Member of the Idaho House of Representatives from the 35th district
- In office December 1, 2014 – November 30, 2018
- Preceded by: JoAn Wood
- Succeeded by: Jerald Raymond

Personal details
- Born: 1957 or 1958 (age 68–69)
- Party: Republican
- Spouse: Joni Burtenshaw
- Children: 5
- Education: Ricks College (AA)

= Van Burtenshaw =

American politician from Idaho

Van Burtenshaw is an American politician serving as a member of the Idaho Senate from the 35th district. He previously represented the same district in the Idaho House of Representatives.

== Education ==
He has an associate degree from Ricks College.

== Career ==
On November 4, 2014, Burtenshaw won the election unopposed and became a Republican member of the Idaho House of Representatives for District 35, seat A. On November 8, 2016, as an incumbent, Burtenshaw won the election unopposed and continued serving District 35, seat A.

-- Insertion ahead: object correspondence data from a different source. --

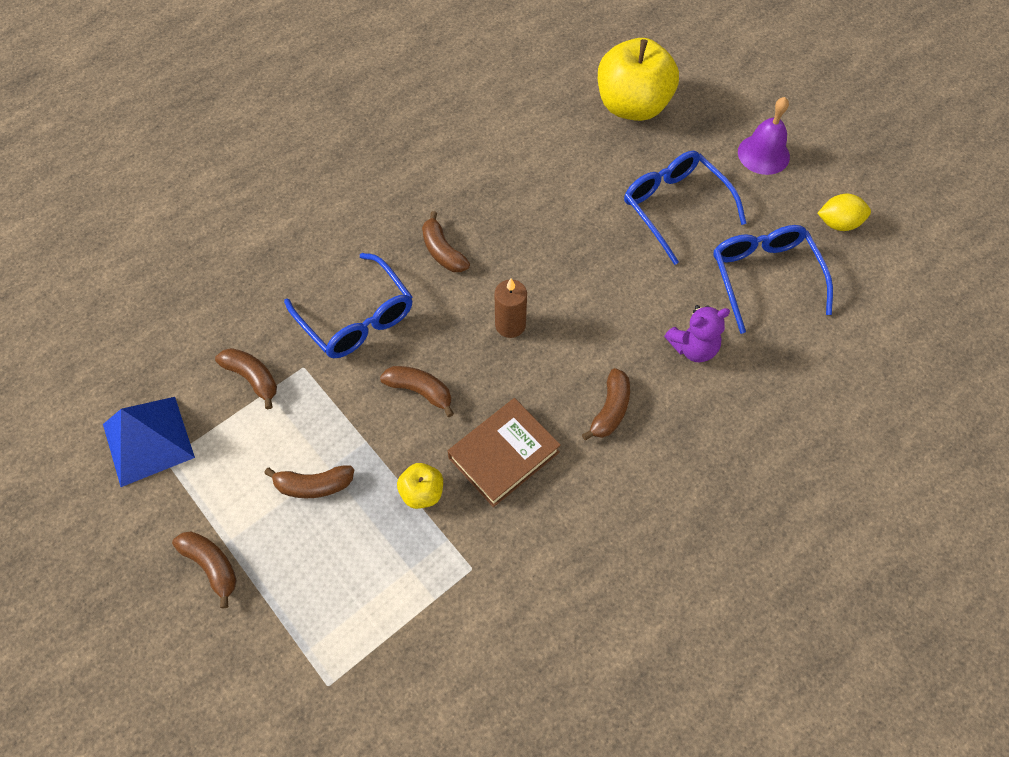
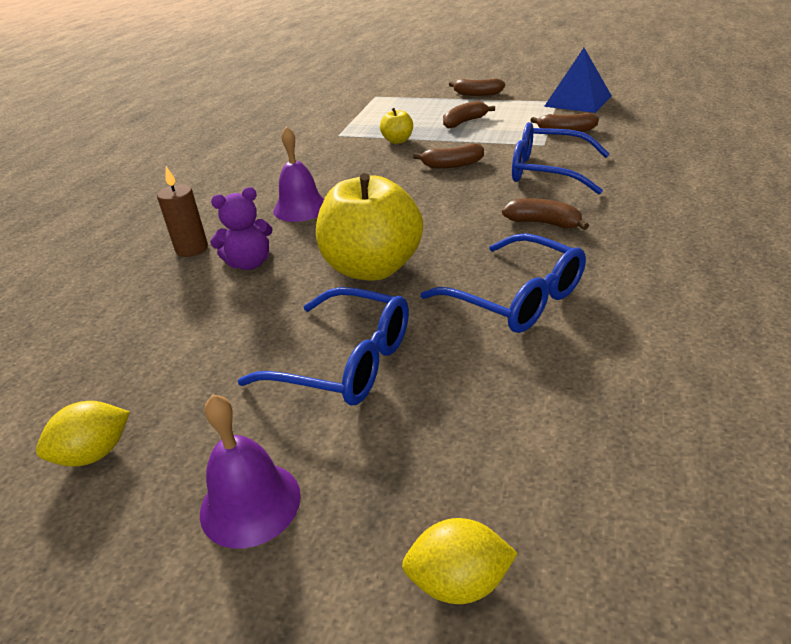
camera: 150 degrees right, 25 degrees down
(504, 455) = (361, 167): brown book -> none
(510, 325) = (427, 212): brown candle -> brown candle (192, 249)
(610, 410) = (300, 208): brown banana -> purple bell
(632, 106) = (521, 467): yellow apple -> yellow apple (372, 268)
(693, 83) = (458, 581): none -> yellow lemon
(693, 348) = (249, 263): purple teddy bear -> purple teddy bear turned 150 degrees counterclockwise
(764, 276) = (193, 345): blue glasses -> blue glasses (517, 298)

On May 15, 2018, Burtenshaw won the Republican primary against Jud Miller 53.1% to 46.9%.
On November 6, 2018, he won the general election for Idaho Senate for District 35, he was unopposed.

Burtenshaw is anti-abortion and a gun rights supporter.

==Personal life==
Burtenshaw is married to his wife Joni and they have five children and 12 grandchildren. He is a farmer, rancher, and livestock dealer.